Only, in most cases they don't sit in their chairs at all. While your demo is playing away, they wander around the office talking. Or they read a newspaper. Or make phone calls. Or watch cricket on TV with the sound turned down. It is all too rare (and hugely heartening) for someone to listen conscientiously. Most often they barely pay attention and then have the presumptuousness to comment as if they were the world's greatest authority. Play half a song, talk throughout and then say, “I don't think much of the lyrics.”

The first few times that happened, I just sat on my hands and tried to be polite, because no matter what rubbish they spouted almost everyone was promising to come to our next gig. But by the time I got to WEA records my edges were beginning to show. I sat in the cramped cubicle that passed for an office of the company's most junior A&R person, who read the
NME
while playing our demo at low volume on a cheap, muffled hi-fi, reaching up to hit the fast-forward button halfway through each song. “Frankly, I don't think it sounds particularly interesting,” this oik sniffed at the end.

I snapped. “Not interesting?!” I yelped. “It sounded completely crap!”

“Well, I wouldn't go that far but…,” he stuttered. I cut him off before he could come out with any more rubbish.

“I can't believe you actually listen to music on that shitty stereo,” I said. “Your cassette player needs its heads cleaned, which is something you might have noticed if you had actually been fucking listening!”

He gaped at me in shock. Perhaps he'd never had a musician do anything but kiss his spotty behind before. “Give me back my tape,” I demanded.

“What?” he gulped, evidently having difficulty adjusting to this dynamic shift in the nature of our relationship.

“Just give it back,” I said. “I'm going to find someone else around here to play it to. Someone who's got more than wax between his ears.”

“Look, I didn't like it,” he snapped defensively. “And if I don't like it nobody else here's gonna like it either.”

“Just give me the tape, shithead,” I snarled.

He nervously handed my package back. I stormed out of his office, cheeks burning with outrage and humiliation.

And then my luck finally changed. Walking down the corridor came the familiar figure of Bill Drummond. “Hi, Neil,” said the Teardrop Explodes' former manager cheerfully. “What brings you to WEA?”
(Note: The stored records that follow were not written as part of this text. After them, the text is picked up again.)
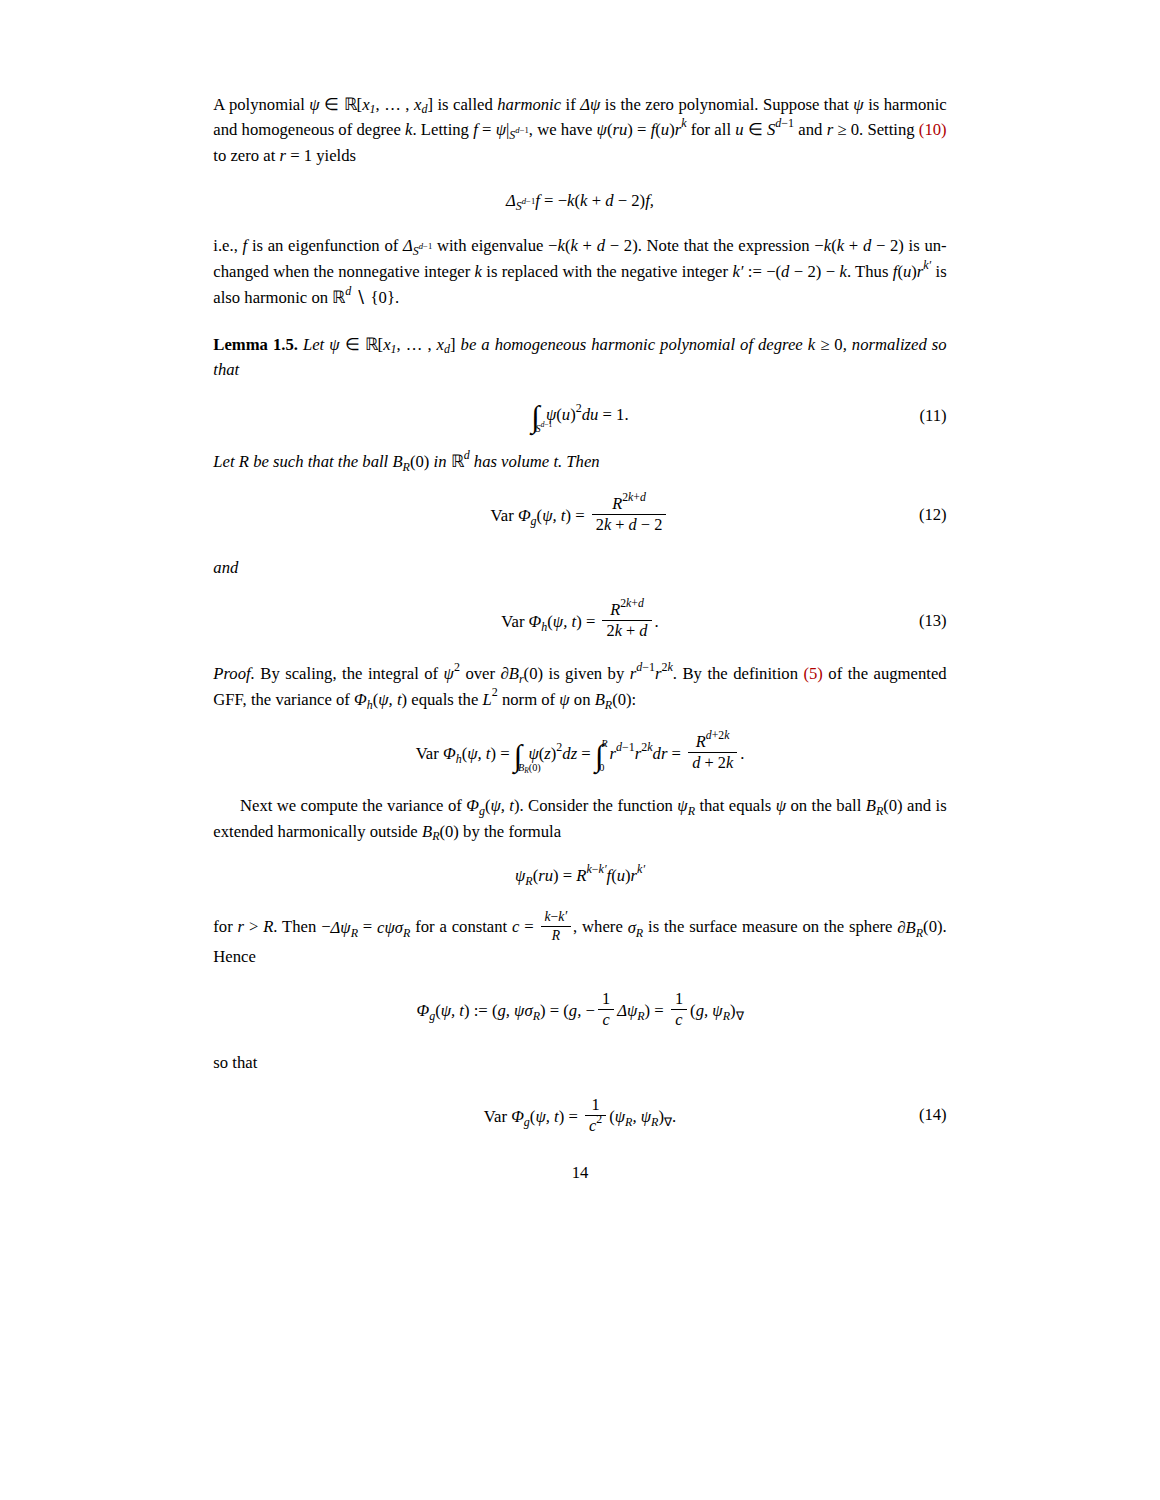A polynomial ψ ∈ ℝ[x1, … , xd] is called harmonic if Δψ is the zero polynomial. Suppose that ψ is harmonic and homogeneous of degree k. Letting f = ψ|Sd−1, we have ψ(ru) = f(u) rk for all u ∈ Sd−1 and r ≥ 0. Setting (10) to zero at r = 1 yields
ΔSd−1f = −k(k + d − 2) f,
i.e., f is an eigenfunction of ΔSd−1 with eigenvalue −k(k + d − 2). Note that the expression −k(k + d − 2) is unchanged when the nonnegative integer k is replaced with the negative integer k′ := −(d − 2) − k. Thus f(u) rk′ is also harmonic on ℝd ∖ {0}.
Lemma 1.5. Let ψ ∈ ℝ[x1, … , xd] be a homogeneous harmonic polynomial of degree k ≥ 0, normalized so that
∫Sd−1 ψ(u)2du = 1. (11)
Let R be such that the ball BR(0) in ℝd has volume t. Then
Var Φg(ψ, t) = R2k+d 2 k + d − 2 (12)
and
Var Φh(ψ, t) = R2k+d 2 k + d. (13)
Proof. By scaling, the integral of ψ2 over ∂Br(0) is given by rd−1r2k. By the definition (5) of the augmented GFF, the variance of Φh(ψ, t) equals the L2 norm of ψ on BR(0):
Var Φh(ψ, t) = ∫BR(0) ψ(z)2dz = ∫0 R rd−1r2kdr = Rd+2k d + 2 k.
Next we compute the variance of Φg(ψ, t). Consider the function ψR that equals ψ on the ball BR(0) and is extended harmonically outside BR(0) by the formula
ψR(ru) = Rk−k′f(u) rk′
for r > R. Then −ΔψR = cψσR for a constant c = k−k′R, where σR is the surface measure on the sphere ∂BR(0). Hence
Φg(ψ, t) := (g, ψσR) = (g, −1 c ΔψR) = 1 c(g, ψR)∇
so that
Var Φg(ψ, t) = 1 c2(ψR, ψR)∇. (14)
14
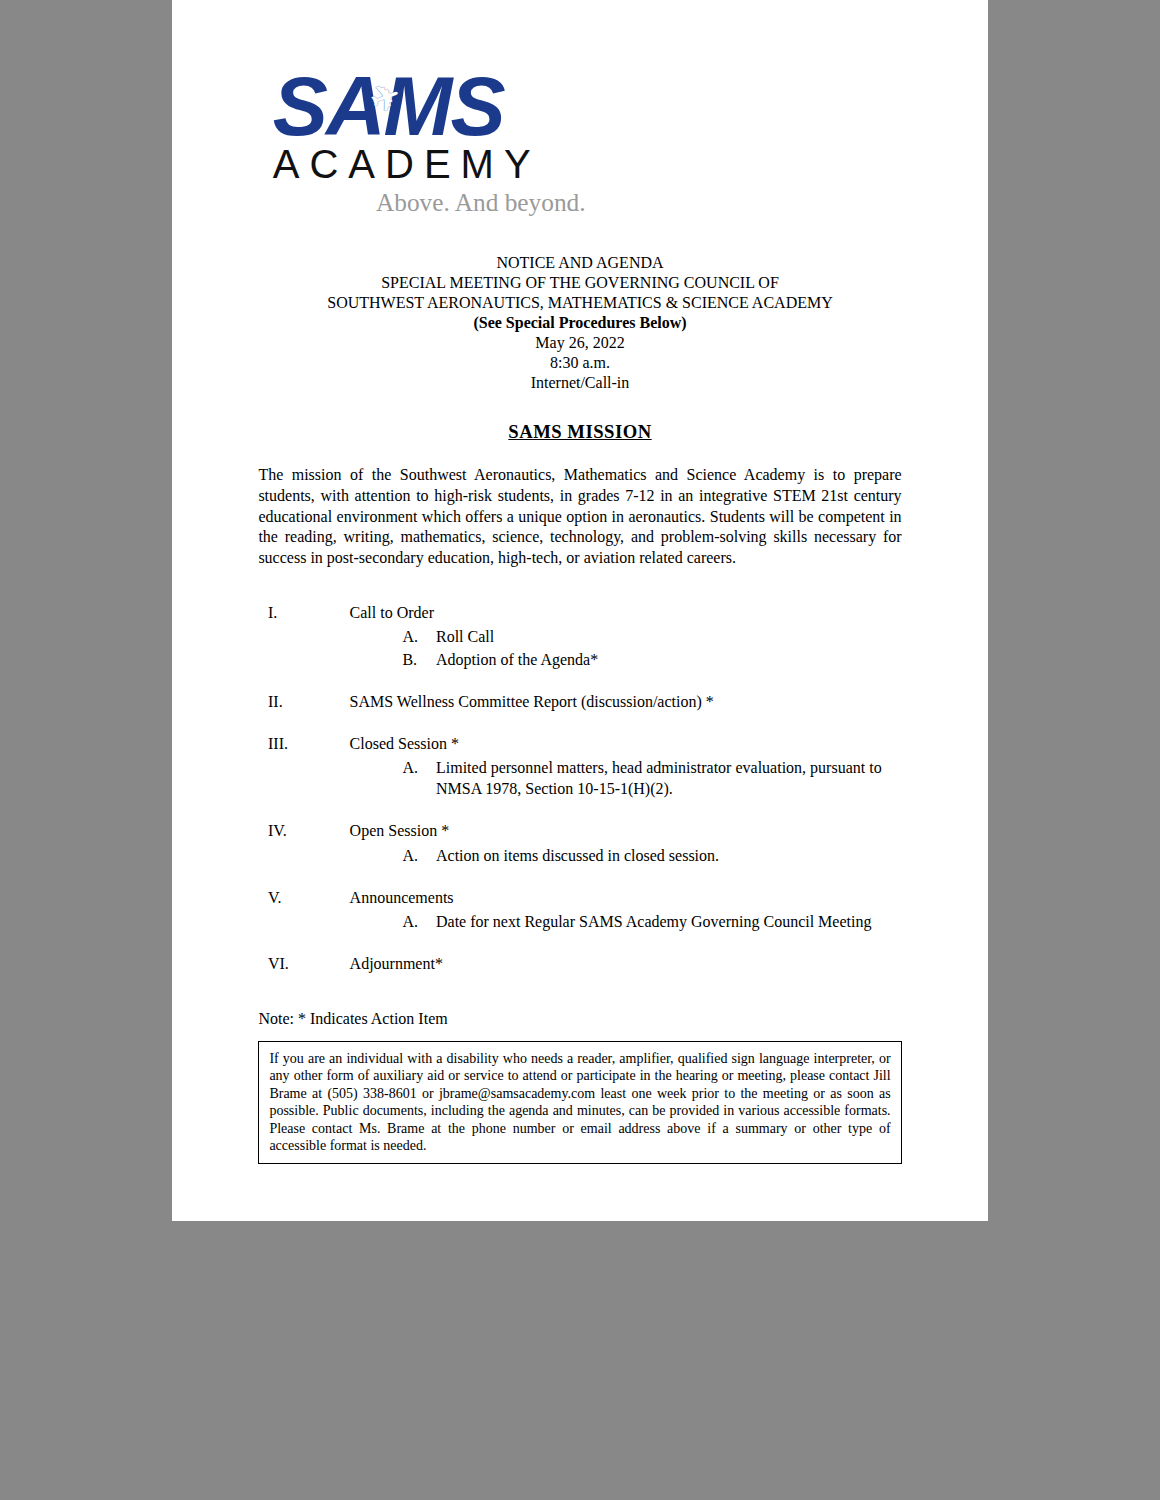SAMS✈
ACADEMY
Above. And beyond.
Notice and Agenda
Special Meeting of the Governing Council of
Southwest Aeronautics, Mathematics & Science Academy
(See Special Procedures Below)
May 26, 2022
8:30 a.m.
Internet/Call-in
SAMS MISSION
The mission of the Southwest Aeronautics, Mathematics and Science Academy is to prepare students, with attention to high-risk students, in grades 7-12 in an integrative STEM 21st century educational environment which offers a unique option in aeronautics. Students will be competent in the reading, writing, mathematics, science, technology, and problem-solving skills necessary for success in post-secondary education, high-tech, or aviation related careers.
I. Call to Order
A. Roll Call
B. Adoption of the Agenda*
II. SAMS Wellness Committee Report (discussion/action) *
III. Closed Session *
A. Limited personnel matters, head administrator evaluation, pursuant to NMSA 1978, Section 10-15-1(H)(2).
IV. Open Session *
A. Action on items discussed in closed session.
V. Announcements
A. Date for next Regular SAMS Academy Governing Council Meeting
VI. Adjournment*
Note: * Indicates Action Item
If you are an individual with a disability who needs a reader, amplifier, qualified sign language interpreter, or any other form of auxiliary aid or service to attend or participate in the hearing or meeting, please contact Jill Brame at (505) 338-8601 or jbrame@samsacademy.com least one week prior to the meeting or as soon as possible. Public documents, including the agenda and minutes, can be provided in various accessible formats. Please contact Ms. Brame at the phone number or email address above if a summary or other type of accessible format is needed.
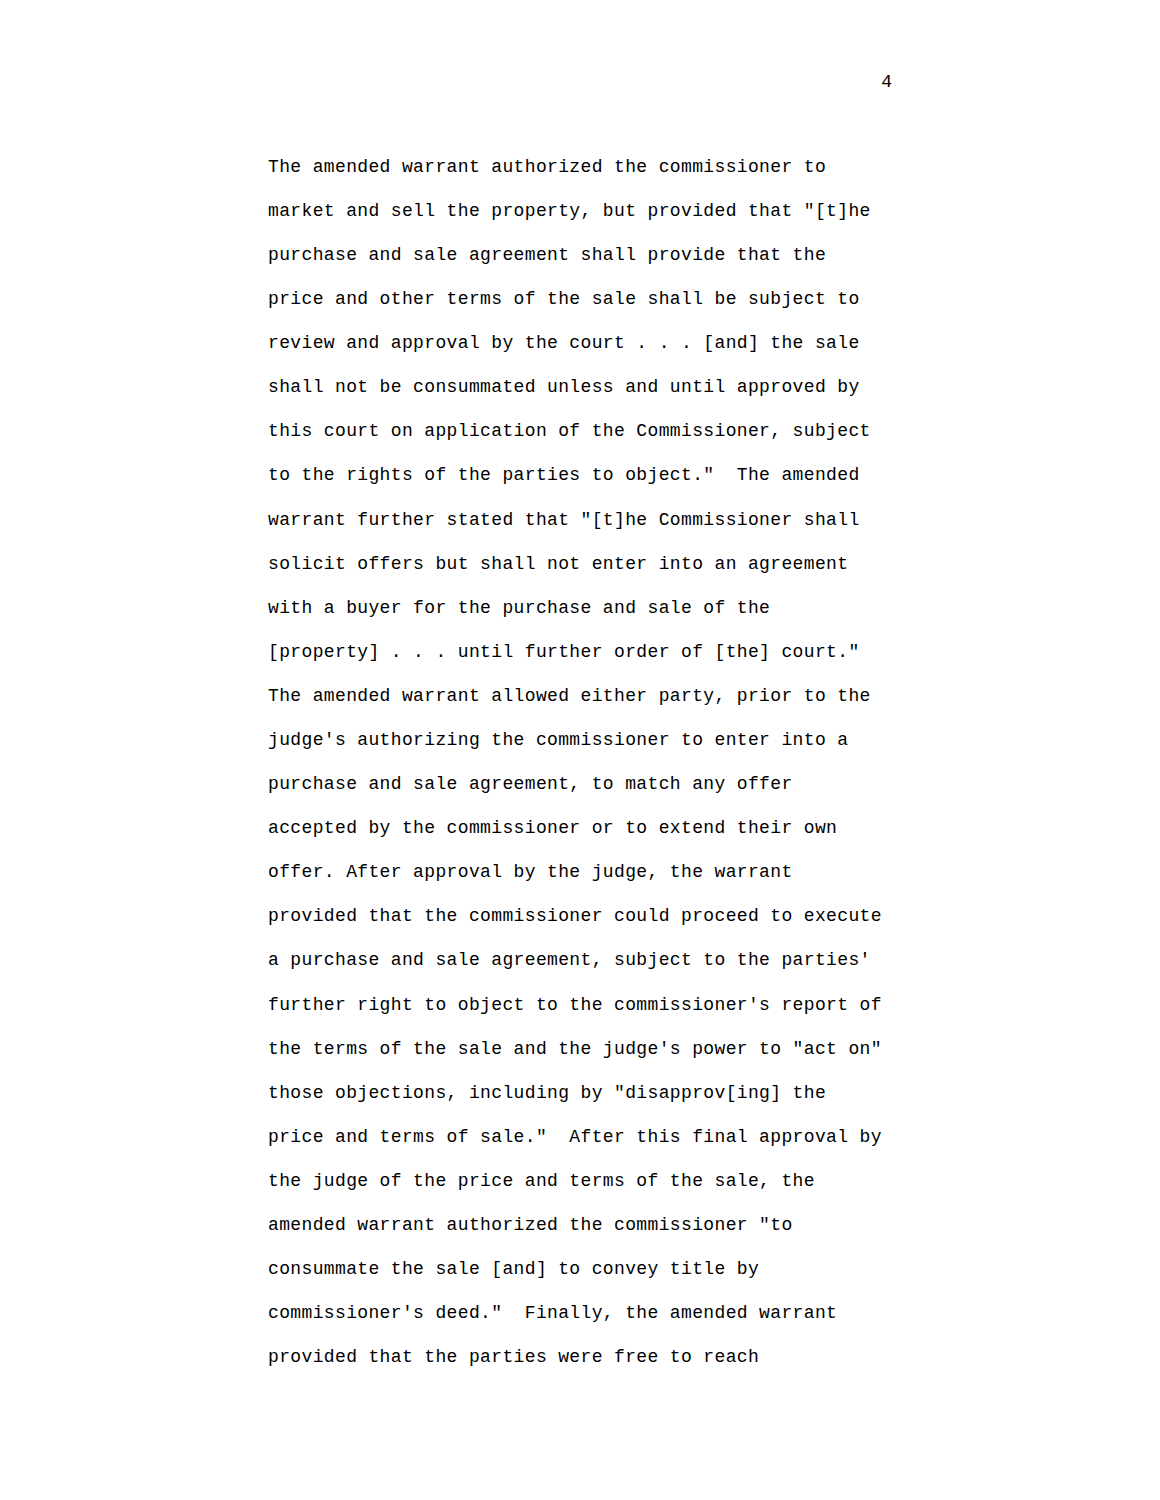4
The amended warrant authorized the commissioner to market and sell the property, but provided that "[t]he purchase and sale agreement shall provide that the price and other terms of the sale shall be subject to review and approval by the court . . . [and] the sale shall not be consummated unless and until approved by this court on application of the Commissioner, subject to the rights of the parties to object." The amended warrant further stated that "[t]he Commissioner shall solicit offers but shall not enter into an agreement with a buyer for the purchase and sale of the [property] . . . until further order of [the] court." The amended warrant allowed either party, prior to the judge's authorizing the commissioner to enter into a purchase and sale agreement, to match any offer accepted by the commissioner or to extend their own offer. After approval by the judge, the warrant provided that the commissioner could proceed to execute a purchase and sale agreement, subject to the parties' further right to object to the commissioner's report of the terms of the sale and the judge's power to "act on" those objections, including by "disapprov[ing] the price and terms of sale." After this final approval by the judge of the price and terms of the sale, the amended warrant authorized the commissioner "to consummate the sale [and] to convey title by commissioner's deed." Finally, the amended warrant provided that the parties were free to reach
It transpired that Bill had a label called Korova, to which his bands (including Echo & the Bunnymen) were initially signed. Bill had sold a controlling interest to WEA, where he now operated as an independent A&R man. He would be paid a percentage of the company's earnings for any new bands that he picked up. He took me into his office (a much more impressive affair than the A&R hack's cubicle) and, out of politeness, listened to the tape that had just been rejected. He listened carefully, at high volume, with growing enthusiasm. He stopped the tape after each track and asked questions before continuing. He played some parts twice. By the end he was grinning widely, declaring that he was eager to see us perform.